# [Assigned task]
Write out, exactly and in full, the records given below, but not their pictures.

# [Data for this exercise]

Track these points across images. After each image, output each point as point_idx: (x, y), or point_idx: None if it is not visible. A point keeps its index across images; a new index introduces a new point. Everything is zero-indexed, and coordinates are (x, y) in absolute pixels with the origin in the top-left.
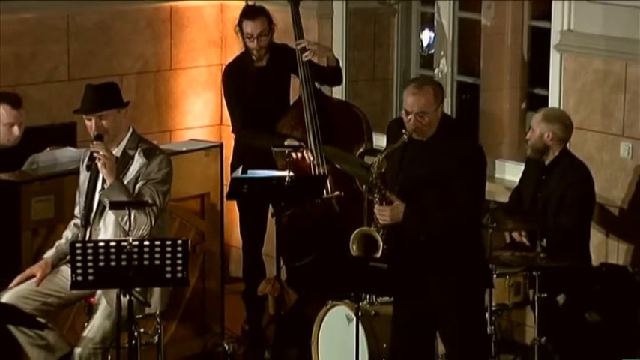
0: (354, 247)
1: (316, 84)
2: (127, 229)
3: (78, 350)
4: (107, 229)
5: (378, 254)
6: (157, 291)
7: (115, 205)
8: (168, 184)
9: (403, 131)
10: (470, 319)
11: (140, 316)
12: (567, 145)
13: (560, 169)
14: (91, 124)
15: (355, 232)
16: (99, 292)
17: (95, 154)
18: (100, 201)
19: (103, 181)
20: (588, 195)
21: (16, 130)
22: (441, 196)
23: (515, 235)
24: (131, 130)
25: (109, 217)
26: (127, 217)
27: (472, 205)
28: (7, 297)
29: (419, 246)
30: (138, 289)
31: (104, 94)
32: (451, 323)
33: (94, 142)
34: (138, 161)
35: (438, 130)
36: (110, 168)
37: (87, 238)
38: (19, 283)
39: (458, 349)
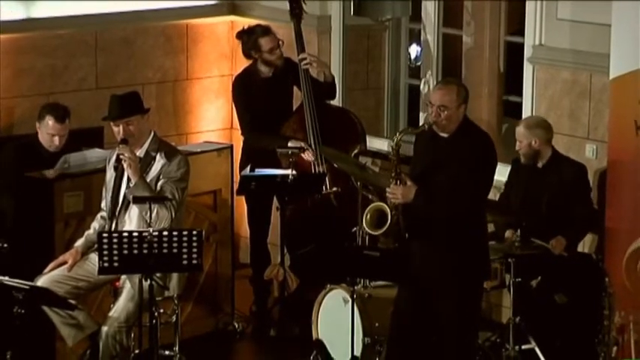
0: (367, 217)
1: None
2: (149, 223)
3: (105, 329)
4: (132, 221)
5: (385, 228)
6: (175, 276)
7: (138, 200)
8: (186, 181)
9: (425, 121)
10: (466, 308)
11: (160, 298)
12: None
13: (556, 170)
14: (118, 129)
15: (370, 206)
16: (123, 277)
17: (121, 157)
18: (125, 196)
19: (128, 179)
20: (588, 184)
21: (56, 140)
22: (450, 182)
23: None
24: (152, 133)
25: (134, 210)
26: (152, 210)
27: (476, 194)
28: (42, 281)
29: (426, 227)
30: (158, 274)
31: (128, 102)
32: (448, 311)
33: (120, 146)
34: (159, 162)
35: (458, 129)
36: (135, 168)
37: (113, 229)
38: (52, 269)
39: (452, 332)
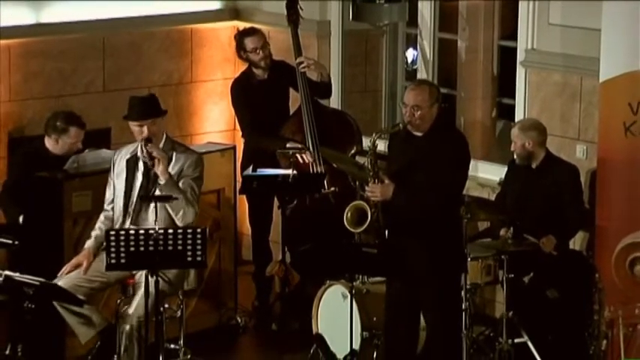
0: (348, 215)
1: None
2: (164, 219)
3: (127, 326)
4: (150, 218)
5: (365, 226)
6: (192, 272)
7: (144, 199)
8: (202, 179)
9: (398, 121)
10: (447, 296)
11: (180, 291)
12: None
13: (549, 171)
14: (140, 129)
15: (351, 204)
16: (139, 273)
17: (153, 154)
18: (138, 193)
19: (143, 176)
20: (580, 186)
21: (79, 145)
22: (428, 179)
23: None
24: (165, 134)
25: (152, 207)
26: (179, 209)
27: (452, 190)
28: (61, 284)
29: (404, 223)
30: (174, 270)
31: (152, 103)
32: (431, 300)
33: (148, 145)
34: (179, 160)
35: (431, 128)
36: (165, 166)
37: (127, 225)
38: (69, 272)
39: (437, 322)
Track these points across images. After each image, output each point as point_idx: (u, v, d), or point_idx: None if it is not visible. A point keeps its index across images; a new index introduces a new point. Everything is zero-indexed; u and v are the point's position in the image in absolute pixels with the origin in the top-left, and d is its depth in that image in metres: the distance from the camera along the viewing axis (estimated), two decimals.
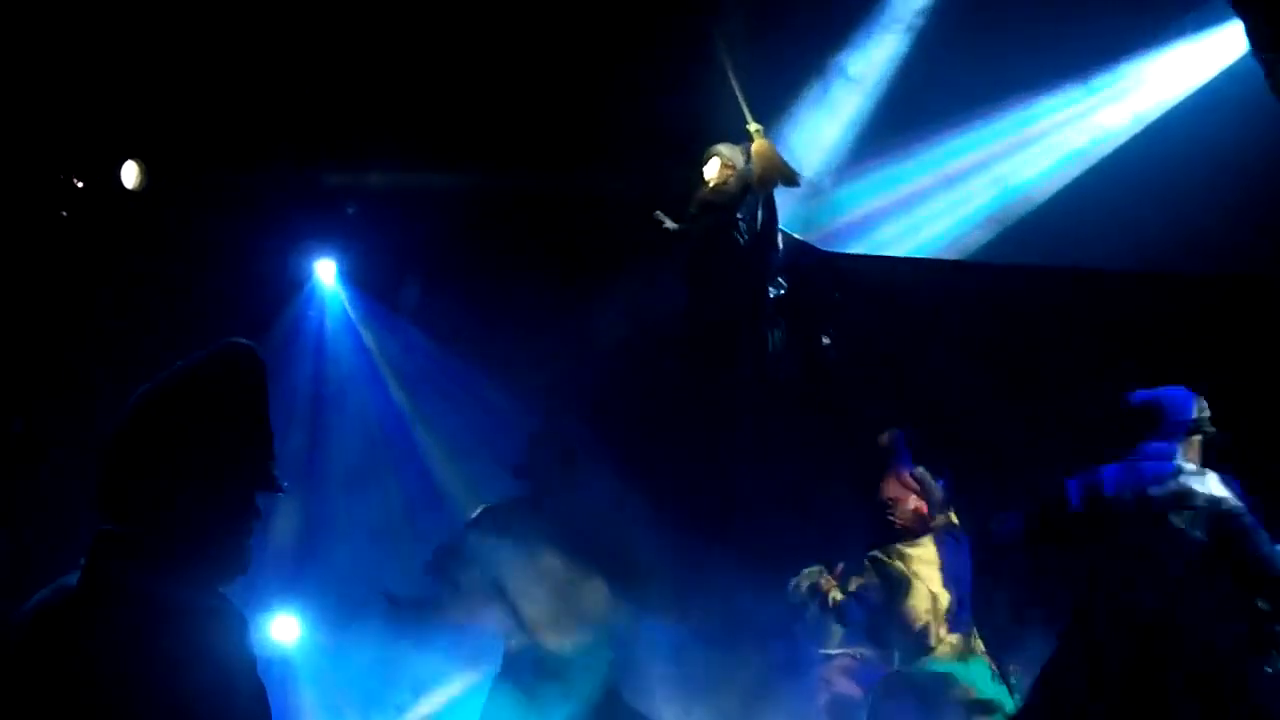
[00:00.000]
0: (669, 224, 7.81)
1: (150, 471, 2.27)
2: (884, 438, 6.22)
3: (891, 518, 6.00)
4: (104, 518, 2.27)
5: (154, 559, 2.22)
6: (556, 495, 6.06)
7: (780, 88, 8.38)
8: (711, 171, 7.85)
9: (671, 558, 6.38)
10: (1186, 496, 4.71)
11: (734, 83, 7.53)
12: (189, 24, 7.49)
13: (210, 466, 2.29)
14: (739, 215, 7.75)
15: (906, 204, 8.71)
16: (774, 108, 8.31)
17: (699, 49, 7.77)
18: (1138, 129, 7.99)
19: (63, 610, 2.19)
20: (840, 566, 6.24)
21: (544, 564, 5.89)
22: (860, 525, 6.39)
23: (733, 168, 7.80)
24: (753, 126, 7.61)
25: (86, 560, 2.23)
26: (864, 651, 6.51)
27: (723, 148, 7.85)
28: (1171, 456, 4.82)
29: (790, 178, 7.67)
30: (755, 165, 7.62)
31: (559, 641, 5.91)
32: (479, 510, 6.24)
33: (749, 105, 7.59)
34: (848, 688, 6.55)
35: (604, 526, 6.06)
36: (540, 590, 5.87)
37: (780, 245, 7.95)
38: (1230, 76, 7.42)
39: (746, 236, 7.78)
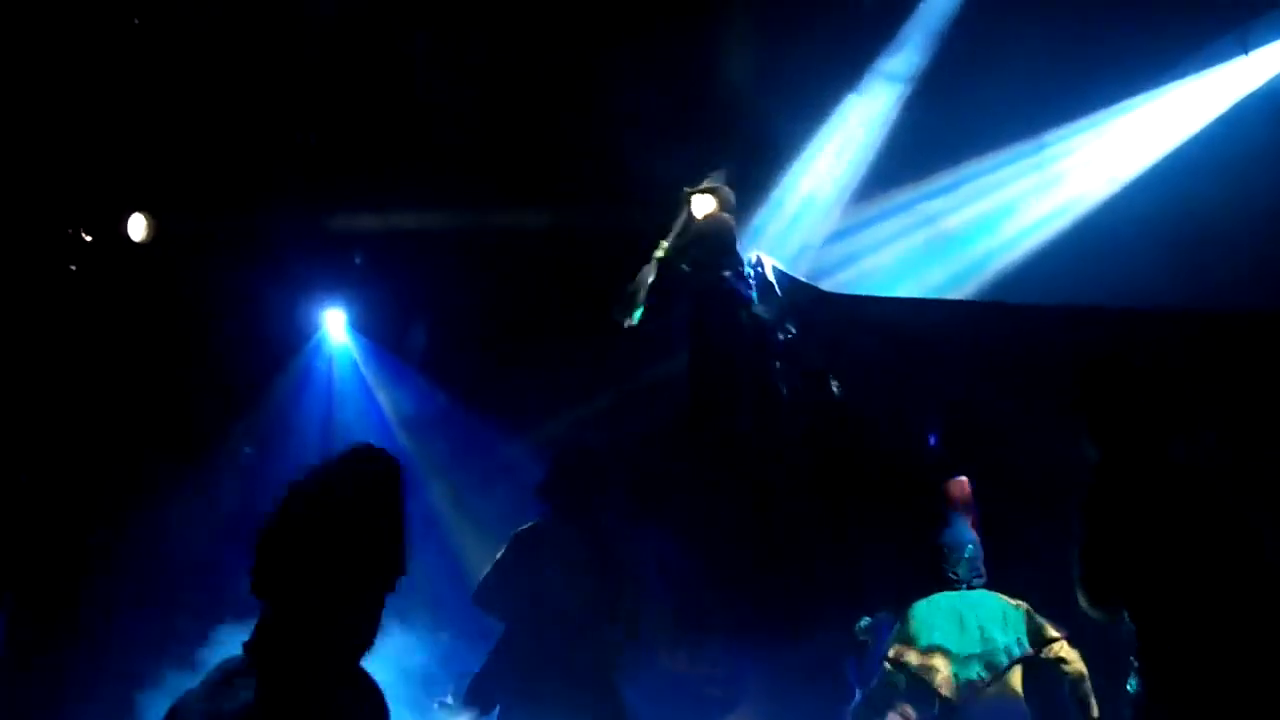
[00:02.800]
0: (662, 250, 7.57)
1: (300, 566, 2.58)
2: (953, 487, 5.97)
3: (947, 566, 5.83)
4: (258, 596, 2.60)
5: (302, 638, 2.57)
6: (584, 516, 5.60)
7: (782, 131, 8.40)
8: (705, 209, 7.61)
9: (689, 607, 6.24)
10: None
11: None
12: (194, 78, 7.53)
13: (352, 567, 2.61)
14: (730, 266, 7.61)
15: (904, 247, 8.74)
16: (777, 149, 8.35)
17: (710, 93, 7.79)
18: (1125, 182, 8.08)
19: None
20: (868, 622, 6.07)
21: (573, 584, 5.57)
22: (882, 572, 6.24)
23: (725, 212, 7.64)
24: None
25: (254, 639, 2.61)
26: (909, 711, 6.21)
27: (727, 191, 7.68)
28: None
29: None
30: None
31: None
32: (511, 540, 5.73)
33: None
34: None
35: (627, 547, 5.75)
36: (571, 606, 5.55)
37: (781, 290, 7.80)
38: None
39: (747, 286, 7.65)
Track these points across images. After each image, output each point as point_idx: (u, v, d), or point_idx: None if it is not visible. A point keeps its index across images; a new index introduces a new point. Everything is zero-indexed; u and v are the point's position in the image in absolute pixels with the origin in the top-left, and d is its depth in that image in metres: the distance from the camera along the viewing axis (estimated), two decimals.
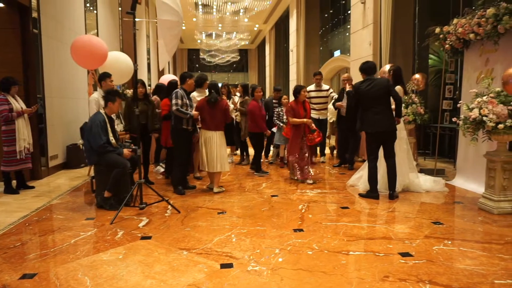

# [Written response]
Track these points across images. After each image, output each point as point_idx: (x, y), or point_idx: None if it is not visible. A point keeps its index across images; a new index introduces a new point. Everything is zero-indexed, and coordinates are (x, y) in absolute pixels with the origin in the top-left.
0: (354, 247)
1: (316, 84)
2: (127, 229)
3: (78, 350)
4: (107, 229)
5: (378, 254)
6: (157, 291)
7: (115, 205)
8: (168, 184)
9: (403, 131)
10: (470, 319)
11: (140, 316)
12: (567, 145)
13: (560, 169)
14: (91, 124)
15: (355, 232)
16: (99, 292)
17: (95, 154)
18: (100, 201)
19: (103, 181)
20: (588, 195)
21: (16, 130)
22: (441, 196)
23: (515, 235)
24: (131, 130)
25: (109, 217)
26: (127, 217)
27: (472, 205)
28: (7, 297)
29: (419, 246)
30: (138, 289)
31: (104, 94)
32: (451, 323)
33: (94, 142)
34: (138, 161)
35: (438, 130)
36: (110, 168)
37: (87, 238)
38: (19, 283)
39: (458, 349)
0: (367, 217)
1: None
2: (149, 223)
3: (105, 329)
4: (132, 221)
5: (385, 228)
6: (175, 276)
7: (138, 200)
8: (186, 181)
9: (425, 121)
10: (466, 308)
11: (160, 298)
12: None
13: (556, 170)
14: (118, 129)
15: (370, 206)
16: (123, 277)
17: (121, 157)
18: (125, 196)
19: (128, 179)
20: (588, 184)
21: (56, 140)
22: (450, 182)
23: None
24: (152, 133)
25: (134, 210)
26: (152, 210)
27: (476, 194)
28: (42, 281)
29: (426, 227)
30: (158, 274)
31: (128, 102)
32: (448, 311)
33: (120, 146)
34: (159, 162)
35: (458, 129)
36: (135, 168)
37: (113, 229)
38: (52, 269)
39: (452, 332)
0: (348, 215)
1: None
2: (164, 219)
3: (127, 326)
4: (150, 218)
5: (365, 226)
6: (192, 272)
7: (144, 199)
8: (202, 179)
9: (398, 121)
10: (447, 296)
11: (180, 291)
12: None
13: (549, 171)
14: (140, 129)
15: (351, 204)
16: (139, 273)
17: (153, 154)
18: (138, 193)
19: (143, 176)
20: (580, 186)
21: (79, 145)
22: (428, 179)
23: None
24: (165, 134)
25: (152, 207)
26: (179, 209)
27: (452, 190)
28: (61, 284)
29: (404, 223)
30: (174, 270)
31: (152, 103)
32: (431, 300)
33: (148, 145)
34: (179, 160)
35: (431, 128)
36: (165, 166)
37: (127, 225)
38: (69, 272)
39: (437, 322)
Track these points across images. After each image, output each point as point_idx: (u, v, d), or point_idx: None if it is not visible. A point keeps its index across images; a new index introduces a new point. Everything is zero-indexed; u and v are the point's position in the image in absolute pixels with the origin in the top-left, and d is its depth in that image in metres: the distance from the camera along the viewing axis (estimated), two decimals.
[00:00.000]
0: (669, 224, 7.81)
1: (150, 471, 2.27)
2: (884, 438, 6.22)
3: (891, 518, 6.00)
4: (104, 518, 2.27)
5: (154, 559, 2.22)
6: (556, 495, 6.06)
7: (780, 88, 8.38)
8: (711, 171, 7.85)
9: (671, 558, 6.38)
10: (1186, 496, 4.71)
11: (734, 83, 7.53)
12: (189, 24, 7.49)
13: (210, 466, 2.29)
14: (739, 215, 7.75)
15: (906, 204, 8.71)
16: (774, 108, 8.31)
17: (699, 49, 7.77)
18: (1138, 129, 7.99)
19: (63, 610, 2.19)
20: (840, 566, 6.24)
21: (544, 564, 5.89)
22: (860, 525, 6.39)
23: (733, 168, 7.80)
24: (753, 126, 7.61)
25: (86, 560, 2.23)
26: (864, 651, 6.51)
27: (723, 148, 7.85)
28: (1171, 456, 4.82)
29: (790, 178, 7.67)
30: (755, 165, 7.62)
31: (559, 641, 5.91)
32: (479, 510, 6.24)
33: (749, 105, 7.59)
34: (848, 688, 6.55)
35: (604, 526, 6.06)
36: (540, 590, 5.87)
37: (780, 245, 7.95)
38: (1230, 76, 7.42)
39: (746, 236, 7.78)
[00:02.800]
0: (662, 250, 7.57)
1: (300, 566, 2.58)
2: (953, 487, 5.97)
3: (947, 566, 5.83)
4: (258, 596, 2.60)
5: (302, 638, 2.57)
6: (584, 516, 5.60)
7: (782, 131, 8.40)
8: (705, 209, 7.61)
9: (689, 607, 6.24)
10: None
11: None
12: (194, 78, 7.53)
13: (352, 567, 2.61)
14: (730, 266, 7.61)
15: (904, 247, 8.74)
16: (777, 149, 8.35)
17: (710, 93, 7.79)
18: (1125, 182, 8.08)
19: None
20: (868, 622, 6.07)
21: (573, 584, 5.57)
22: (882, 572, 6.24)
23: (725, 212, 7.64)
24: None
25: (254, 639, 2.61)
26: (909, 711, 6.21)
27: (727, 191, 7.68)
28: None
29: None
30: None
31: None
32: (511, 540, 5.73)
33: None
34: None
35: (627, 547, 5.75)
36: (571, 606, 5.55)
37: (781, 290, 7.80)
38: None
39: (747, 286, 7.65)
Track these points across images. After each image, output each point as point_idx: (u, v, d), or point_idx: None if it is not visible. A point keeps its index across images; a new index introduces a new point. Everything is zero-indexed; u and v are the point's position in the image in absolute pixels with the origin in the top-left, and d is its depth in that image in metres: the distance from the camera along the viewing axis (estimated), two decimals.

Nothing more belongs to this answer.